I altered nanojpeg.c (to a new file called nanojpeg-static.c) such that the main() program would always load a 1920×1080 (a.k.a. 1080p) JPEG file (“bbb-1080p-title.jpg”, the Big Buck Bunny title), rather than requiring a command line argument. Then I used gettimeofday() to profile the core decoding function (njDecode()).
Compiling with gcc and profiling execution :
gcc -Wall nanojpeg-static.c -o nanojpeg-static ./nanojpeg-static
Optimization levels such as -O0, -O3, or -Os can be applied to the compilation command.

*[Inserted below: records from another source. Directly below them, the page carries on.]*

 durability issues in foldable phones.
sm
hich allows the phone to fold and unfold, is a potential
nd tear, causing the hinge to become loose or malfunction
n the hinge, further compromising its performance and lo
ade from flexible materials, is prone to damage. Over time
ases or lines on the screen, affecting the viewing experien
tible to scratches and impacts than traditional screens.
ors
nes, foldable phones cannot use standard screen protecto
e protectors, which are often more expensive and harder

For JavaScript conversion, I installed Emscripten and converted using :
/path/to/emscripten/emcc nanojpeg-static.c -o nanojpeg.html \ —preload-file bbb-1080p-title.jpg -s TOTAL_MEMORY=32000000
The ‘–preload-file’ option makes the file available to the program via standard C-style file I/O functions. The ‘-s TOTAL_MEMORY’ was necessary because the default of 16 MB wasn’t enough. Again, the -O optimization levels can be sent in.

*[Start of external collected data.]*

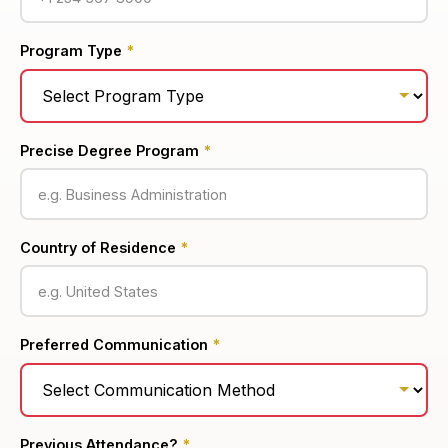
Program Type
*
Precise Degree Program
*
Country of Residence
*
Preferred Communication
*
Previous Attendance?
*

For running, the .html file is loaded (via webserver) in a web browser.
Want To Try It Yourself ?
I put the files here : http://multimedia.cx/emscripten/. The .c file, the JPEG file, and the Emscripten-converted files using -O0, -O1, -O2, -O3, -Os, and no optimization switch.Results and Charts
Here is the spreadsheet with the raw results.I ran this experiment using Ubuntu Linux 12.04 on an Intel Atom N450-based netbook. For this part, I was able to compare the Chrome and Firefox browser results against the C results :
These are the results for a 2nd generation Android Nexus 7 using both Chrome and Firefox :
Here is the result for an iPad 2 running iOS 7 and Safari– there is no Firefox for iOS and while there is a version of Chrome for iOS, it apparently isn’t able to leverage an optimized JS engine. Chrome takes so long to complete this experiment that there’s no reason to muddy the graph with the results :
Interesting that -O1 tends to provide better optimization than levels 2 or 3, and that -Os (optimize for size) seems to be a good all-around choice.
Don’t Get Too Smug
JavaScript can indeed get amazing performance in this day and age. Please be advised, however, that this isn’t the best that a C decoder implementation can possibly do. This version doesn’t leverage any SIMD extensions. According to profiling (using gprof against the C code), sample saturation in color conversion dominates followed by inverse DCT functions, common cases for SIMD ASM or intrinsics. Allegedly, there will be some support for JS SIMD optimizations some day. We’ll see.Implications For Development
I’m still not especially motivated to try porting the entire Native Client game music player codebase to JavaScript. I’m still wondering about the recommended development flow. How are you supposed to develop for Emscripten and asm.js ? From what I can tell, Emscripten is not designed as a simple aide for porting C/C++ code to JS. No, it reduces the code into JS code you can’t possibly maintain. This seems to imply that the C/C++ code needs to be developed and debugged in its entirety and then converted to JS, which seems arduous.